'''
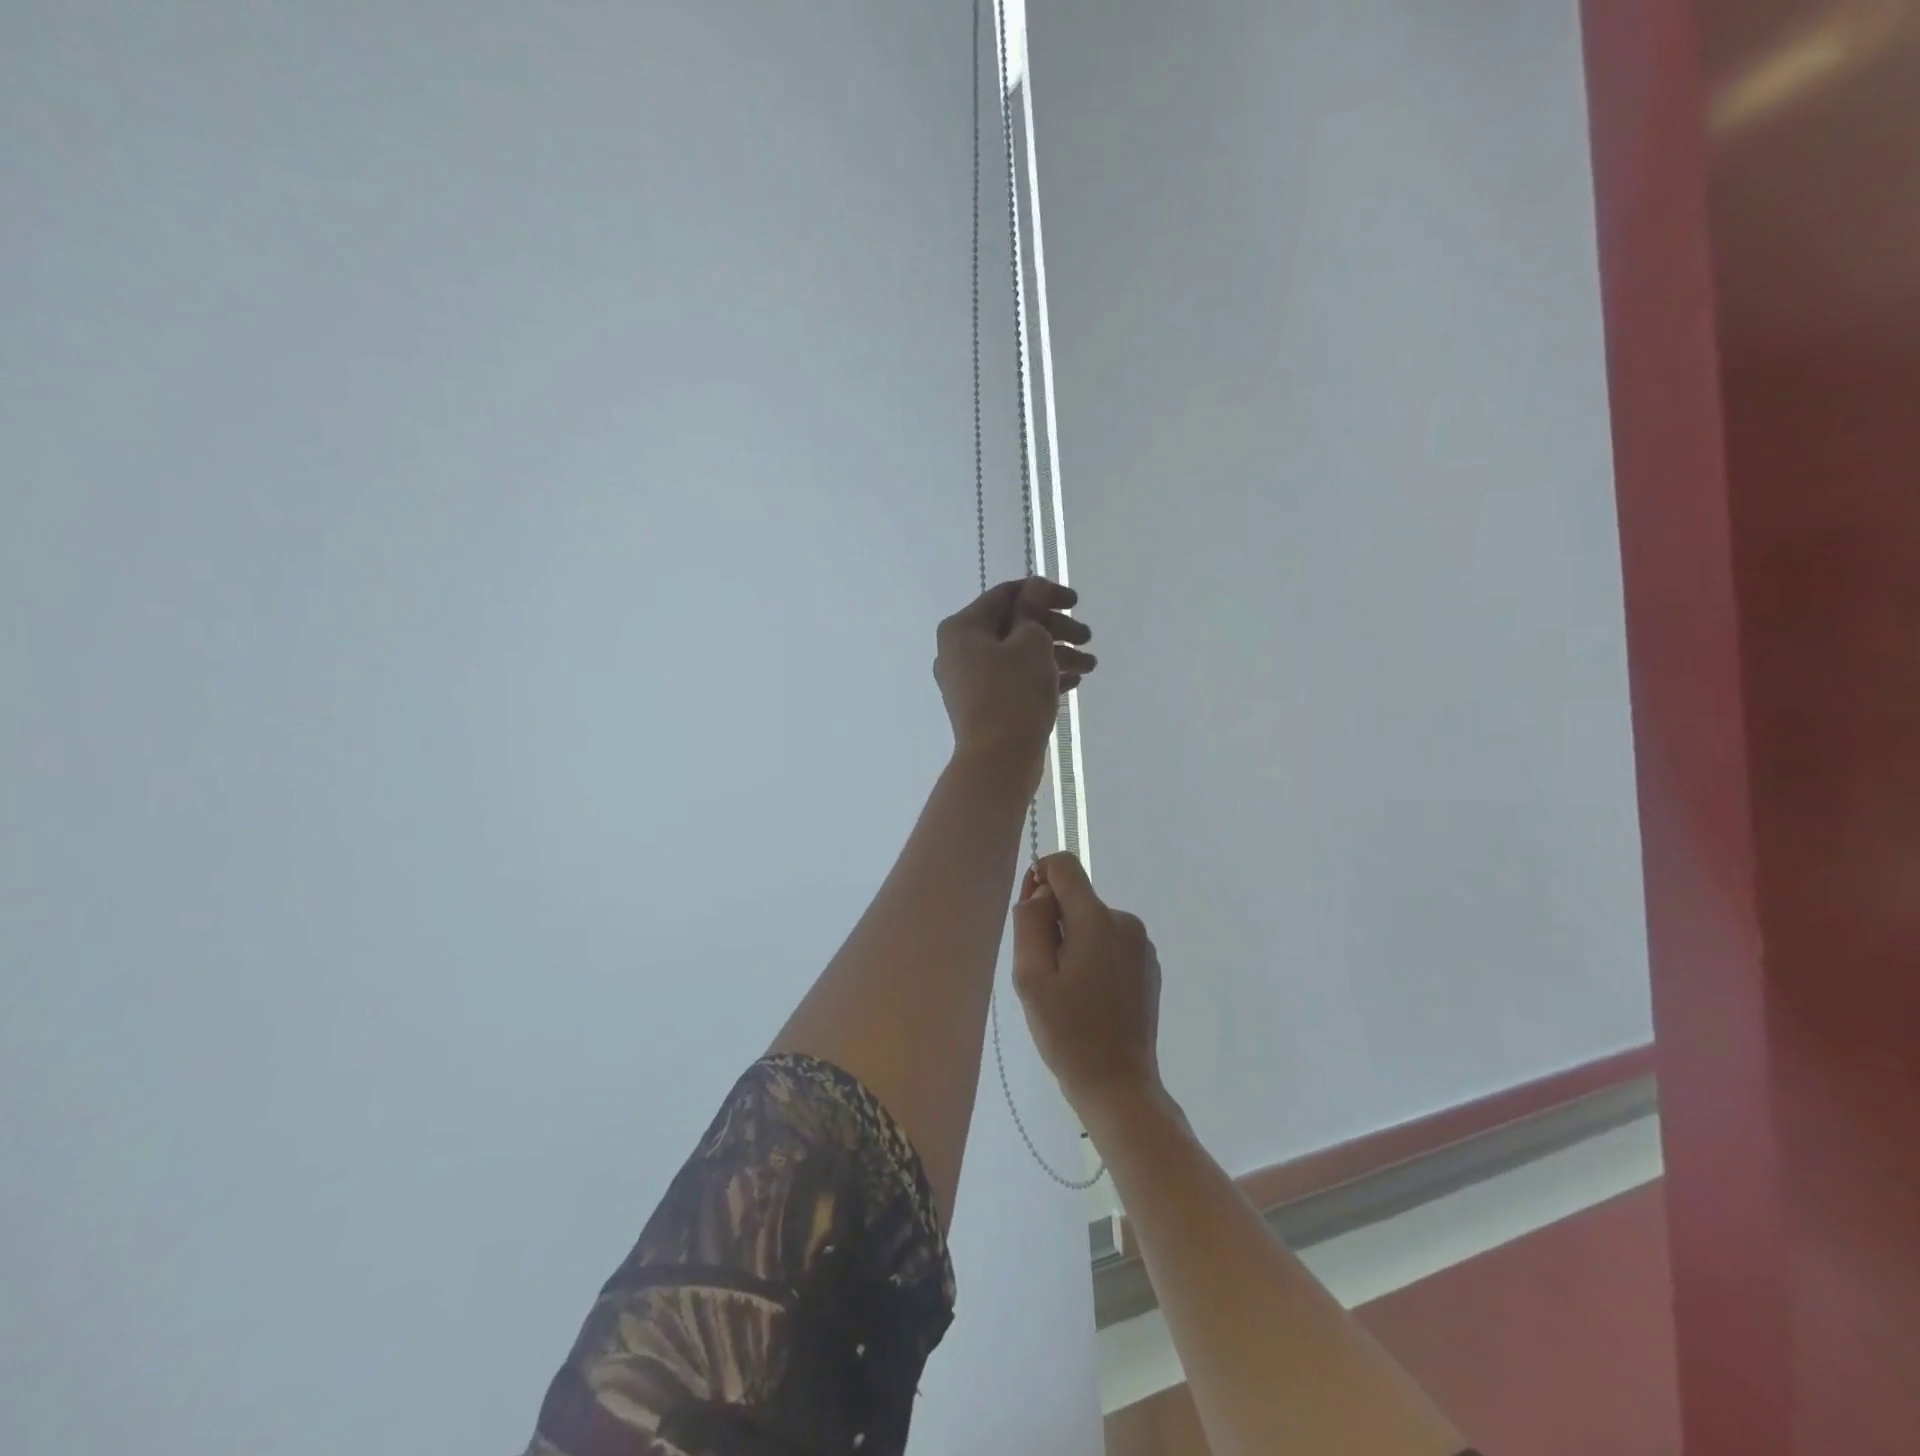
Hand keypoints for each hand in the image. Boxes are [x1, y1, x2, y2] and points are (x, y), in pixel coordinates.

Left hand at [934, 578, 1094, 769]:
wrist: (998, 761)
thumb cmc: (1013, 693)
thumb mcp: (1031, 643)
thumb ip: (1033, 610)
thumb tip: (1034, 588)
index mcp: (962, 628)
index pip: (1006, 595)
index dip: (1044, 592)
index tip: (1076, 601)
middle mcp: (959, 651)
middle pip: (1013, 626)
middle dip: (1055, 628)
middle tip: (1087, 637)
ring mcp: (970, 682)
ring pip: (1017, 656)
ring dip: (1055, 654)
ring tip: (1090, 665)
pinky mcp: (984, 706)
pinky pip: (1014, 681)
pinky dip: (1041, 677)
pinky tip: (1073, 682)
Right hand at [1011, 851, 1161, 1111]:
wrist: (1118, 1085)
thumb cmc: (1067, 1032)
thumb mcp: (1031, 977)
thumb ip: (1030, 922)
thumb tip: (1041, 892)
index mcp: (1096, 919)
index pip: (1065, 865)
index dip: (1039, 879)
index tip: (1030, 917)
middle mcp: (1125, 921)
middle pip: (1077, 897)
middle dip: (1054, 922)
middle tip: (1045, 973)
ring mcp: (1141, 944)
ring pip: (1092, 922)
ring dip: (1074, 942)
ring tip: (1068, 991)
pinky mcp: (1148, 965)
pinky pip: (1110, 942)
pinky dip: (1094, 957)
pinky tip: (1089, 998)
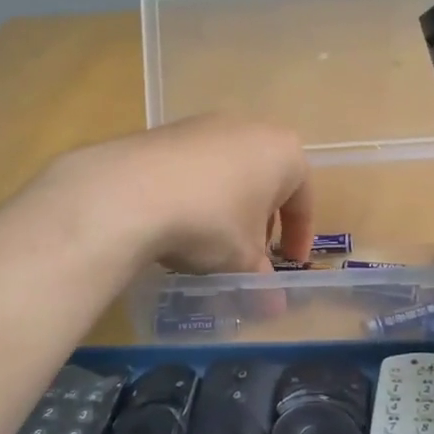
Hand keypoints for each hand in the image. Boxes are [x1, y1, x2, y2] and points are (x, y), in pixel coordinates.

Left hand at [57, 115, 313, 275]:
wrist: (130, 192)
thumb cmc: (211, 222)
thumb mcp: (242, 260)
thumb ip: (262, 279)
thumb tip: (274, 308)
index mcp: (284, 152)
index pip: (303, 200)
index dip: (299, 238)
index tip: (290, 265)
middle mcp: (251, 128)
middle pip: (266, 181)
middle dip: (262, 220)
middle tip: (251, 254)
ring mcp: (207, 124)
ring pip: (230, 172)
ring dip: (229, 206)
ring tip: (212, 241)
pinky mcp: (169, 131)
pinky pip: (196, 166)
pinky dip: (197, 193)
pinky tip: (179, 220)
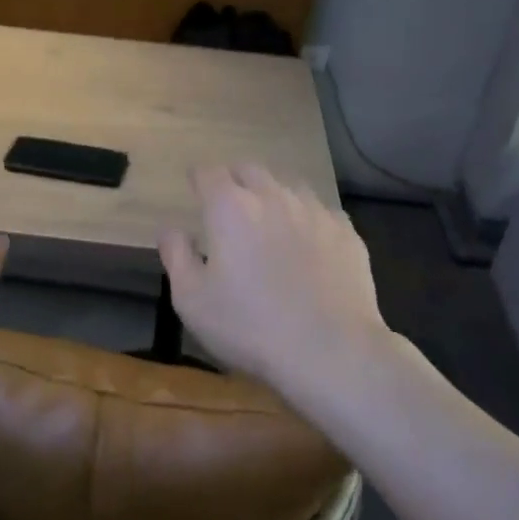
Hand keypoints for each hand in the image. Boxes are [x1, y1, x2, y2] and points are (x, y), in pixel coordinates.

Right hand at [160, 165, 392, 400]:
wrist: (329, 349)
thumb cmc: (248, 326)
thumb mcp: (191, 299)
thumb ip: (176, 256)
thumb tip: (172, 230)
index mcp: (230, 208)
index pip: (209, 173)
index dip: (199, 177)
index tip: (194, 184)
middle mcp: (273, 197)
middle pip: (250, 170)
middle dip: (235, 179)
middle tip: (229, 201)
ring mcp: (315, 212)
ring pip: (289, 187)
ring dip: (274, 196)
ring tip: (270, 220)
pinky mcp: (347, 233)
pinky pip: (322, 213)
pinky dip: (308, 220)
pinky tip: (309, 243)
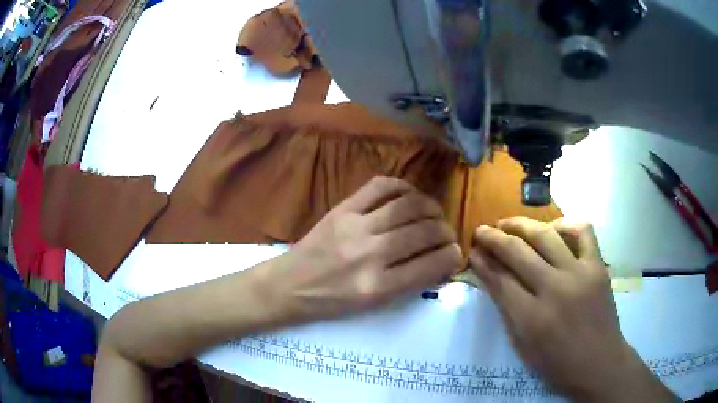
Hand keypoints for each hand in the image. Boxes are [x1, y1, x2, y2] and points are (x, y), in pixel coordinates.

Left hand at [270, 176, 460, 321]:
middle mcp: (370, 255)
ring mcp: (355, 227)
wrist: (289, 285)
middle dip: (446, 231)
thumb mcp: (372, 306)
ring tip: (434, 214)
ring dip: (430, 207)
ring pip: (408, 206)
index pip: (431, 265)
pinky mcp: (342, 209)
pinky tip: (409, 196)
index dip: (452, 256)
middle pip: (424, 232)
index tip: (456, 254)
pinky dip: (402, 187)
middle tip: (447, 234)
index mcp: (378, 287)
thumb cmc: (331, 302)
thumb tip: (438, 261)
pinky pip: (380, 187)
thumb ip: (407, 283)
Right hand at [469, 217, 675, 401]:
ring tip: (508, 224)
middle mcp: (554, 289)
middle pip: (517, 251)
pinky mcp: (598, 266)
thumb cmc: (557, 364)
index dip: (481, 262)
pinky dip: (566, 224)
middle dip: (493, 237)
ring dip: (521, 225)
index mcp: (532, 318)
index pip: (499, 280)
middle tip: (482, 230)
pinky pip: (583, 231)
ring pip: (545, 235)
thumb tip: (492, 279)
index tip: (472, 251)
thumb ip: (508, 311)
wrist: (599, 363)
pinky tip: (554, 229)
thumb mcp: (523, 347)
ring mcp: (579, 273)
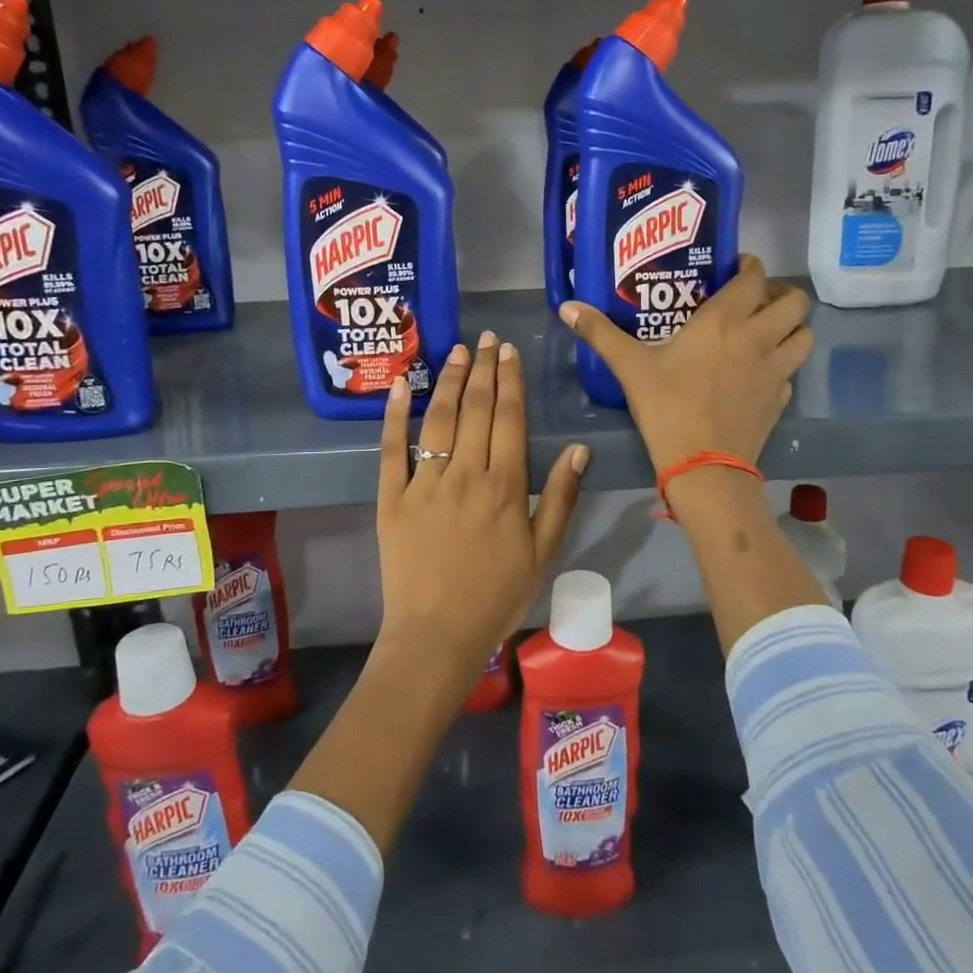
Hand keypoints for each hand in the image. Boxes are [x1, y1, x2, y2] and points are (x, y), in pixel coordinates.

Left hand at [376, 330, 588, 691]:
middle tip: (486, 338)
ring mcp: (424, 483)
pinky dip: (393, 415)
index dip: (510, 381)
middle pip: (475, 409)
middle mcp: (465, 473)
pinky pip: (391, 448)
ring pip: (438, 419)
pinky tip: (397, 386)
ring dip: (447, 380)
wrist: (437, 634)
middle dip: (483, 369)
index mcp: (505, 486)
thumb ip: (560, 498)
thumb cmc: (497, 596)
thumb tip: (581, 449)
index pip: (509, 419)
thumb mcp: (543, 552)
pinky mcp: (392, 497)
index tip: (509, 351)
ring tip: (456, 351)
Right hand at [559, 254, 812, 470]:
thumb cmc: (666, 406)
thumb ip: (600, 333)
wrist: (704, 465)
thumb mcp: (630, 367)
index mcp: (724, 320)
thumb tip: (566, 307)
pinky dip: (782, 363)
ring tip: (767, 331)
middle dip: (779, 294)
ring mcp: (776, 369)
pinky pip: (792, 370)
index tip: (737, 268)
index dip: (751, 266)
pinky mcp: (781, 398)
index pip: (755, 277)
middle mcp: (758, 337)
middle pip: (794, 301)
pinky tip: (759, 372)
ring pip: (804, 334)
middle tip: (755, 300)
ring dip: (790, 327)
'''
# Problem details:
For the data above, return an exact copy that contains no pictures.

# Result for this exercise:
Hand keypoints for each hand in the image. Boxes are [x1, y1, x2, y2] and points are (x, y), in pixel coordinates.

Left hand at [934, 578, 1094, 769]:
wrist: (998, 761)
thumb cmc: (1013, 693)
thumb mcp: (1031, 643)
thumb ip: (1033, 610)
thumb tip: (1034, 588)
index mcp: (962, 628)
index pip: (1006, 595)
index dip: (1044, 592)
index tip: (1076, 601)
middle mcp: (959, 651)
middle pip: (1013, 626)
middle dip: (1055, 628)
middle tip: (1087, 637)
ring mcp: (970, 682)
ring pip: (1017, 656)
ring dip: (1055, 654)
ring tip: (1090, 665)
pinky mcp: (984, 706)
pinky pip: (1014, 681)
pinky dip: (1041, 677)
pinky tip: (1073, 682)
Right hand at [1011, 851, 1161, 1111]:
wrist: (1118, 1085)
thumb cmc: (1067, 1032)
thumb mcp: (1031, 977)
thumb ip: (1030, 922)
thumb tip: (1041, 892)
index mcp: (1096, 919)
index pip: (1065, 865)
index dip: (1039, 879)
index tip: (1030, 917)
middle mcp: (1125, 921)
middle pip: (1077, 897)
middle dip: (1054, 922)
middle tip: (1045, 973)
ring mcp: (1141, 944)
ring pip: (1092, 922)
ring dip: (1074, 942)
ring tip: (1068, 991)
pinky mcp: (1148, 965)
pinky pip: (1110, 942)
pinky dip: (1094, 957)
pinky tip: (1089, 998)
Hand keypoints for each hand in the image. Boxes are [x1, y1, x2, y2] and points are (x, y), in pixel coordinates.

Left hand at [57, 115, 313, 275]:
wrist: (130, 192)
thumb cmc: (211, 222)
thumb mcp: (242, 260)
thumb ip: (262, 279)
thumb tip: (274, 308)
index mcp: (284, 152)
index pip: (303, 200)
index dip: (299, 238)
index tip: (290, 265)
middle mcp: (251, 128)
middle pip: (266, 181)
middle dip: (262, 220)
middle tip: (251, 254)
ring mcp: (207, 124)
ring pip: (230, 172)
ring dip: (229, 206)
ring tip: (212, 241)
pinky mcp: (169, 131)
pinky pip: (196, 166)
pinky dip: (197, 193)
pinky tip: (179, 220)
Hand keypoints for each hand in the image. Boxes are [x1, y1, x2, y2] and points are (x, y), in pixel coordinates.

Right hand at [160, 165, 392, 400]:
wrist: (329, 349)
thumb cmc: (248, 326)
thumb mcp: (191, 299)
thumb ip: (176, 256)
thumb tip: (172, 230)
index mcp: (230, 208)
index pip: (209, 173)
index dip: (199, 177)
index tip: (194, 184)
middle mcp: (273, 197)
middle pip: (250, 170)
middle dip: (235, 179)
middle tip: (229, 201)
ring mcp: (315, 212)
ring pip: (289, 187)
ring dip: (274, 196)
ring tip: (270, 220)
pinky mcp: (347, 233)
pinky pip: (322, 213)
pinky dip: (308, 220)
pinky tip: (309, 243)
Hand keypoints for each hand in the image. Boxes are [x1, y1, x2, y2] and points are (x, y), in pixel coordinates.

Left hand at [270, 176, 460, 321]:
middle mcp: (370, 255)
ring mcp: (355, 227)
wrist: (289, 285)
middle dip: (446, 231)
thumb mcp: (372, 306)
ring tip: (434, 214)
ring dip: (430, 207)
ring pip: (408, 206)
index pip: (431, 265)
pinky mcp: (342, 209)
pinky tip: (409, 196)
index dip: (452, 256)
middle pip: (424, 232)
index tip: (456, 254)
pinky dip: (402, 187)
middle tip: (447, 234)
index mcp: (378, 287)
thumb cmc: (331, 302)
thumb tip: (438, 261)
pinky pip: (380, 187)
thumb ip: (407, 283)
Right hand at [469, 217, 675, 401]:
ring tip: (508, 224)
middle mcp: (554, 289)
middle pip: (517, 251)
pinky mcp: (598, 266)
thumb cmc: (557, 364)
index dip: (481, 262)
pinky dip: (566, 224)
middle dip: (493, 237)
ring dip: (521, 225)
index mcp: (532, 318)
index pip: (499, 280)
middle tip: (482, 230)
pinky pip: (583, 231)
ring pip: (545, 235)
thumb tip: (492, 279)
index tip: (472, 251)
thumb ip: (508, 311)
wrist: (599, 363)
pinky tip: (554, 229)
thumb mcp: (523, 347)
ring mcp: (579, 273)
Hand keypoints for each hand in the image. Boxes are [x1, y1, x2, y2] and points are (x, y), in pixel coordinates.

Left hand at [376, 330, 588, 691]:
middle tip: (486, 338)
ring mcp: (424, 483)
pinky dip: (393, 415)
index dip: (510, 381)
middle pip: (475, 409)
middle mcp: (465, 473)
pinky pip: (391, 448)
ring pip: (438, 419)
pinky tip: (397, 386)
ring dip: (447, 380)
wrist: (437, 634)
middle dip: (483, 369)
index mcp: (505, 486)
thumb ip: (560, 498)
thumb cmc: (497, 596)
thumb tip: (581, 449)
index pip: (509, 419)
thumb mcp: (543, 552)
pinky mcp: (392, 497)
index tip: (509, 351)
ring tip: (456, 351)
Right hand at [559, 254, 812, 470]:
thumb cmc: (666, 406)
thumb ip: (600, 333)
wrist: (704, 465)
thumb mcp: (630, 367)
index mcp: (724, 320)
thumb tip: (566, 307)
pinky dip: (782, 363)
ring tip: (767, 331)
middle dip: (779, 294)
ring mcp: (776, 369)
pinky pip: (792, 370)
index tip: (737, 268)
index dip: (751, 266)
pinky mcp: (781, 398)
index pip: (755, 277)
middle mcp: (758, 337)
middle pip: (794, 301)
pinky tip: (759, 372)
ring pip: (804, 334)
middle tip: (755, 300)
ring dip: (790, 327)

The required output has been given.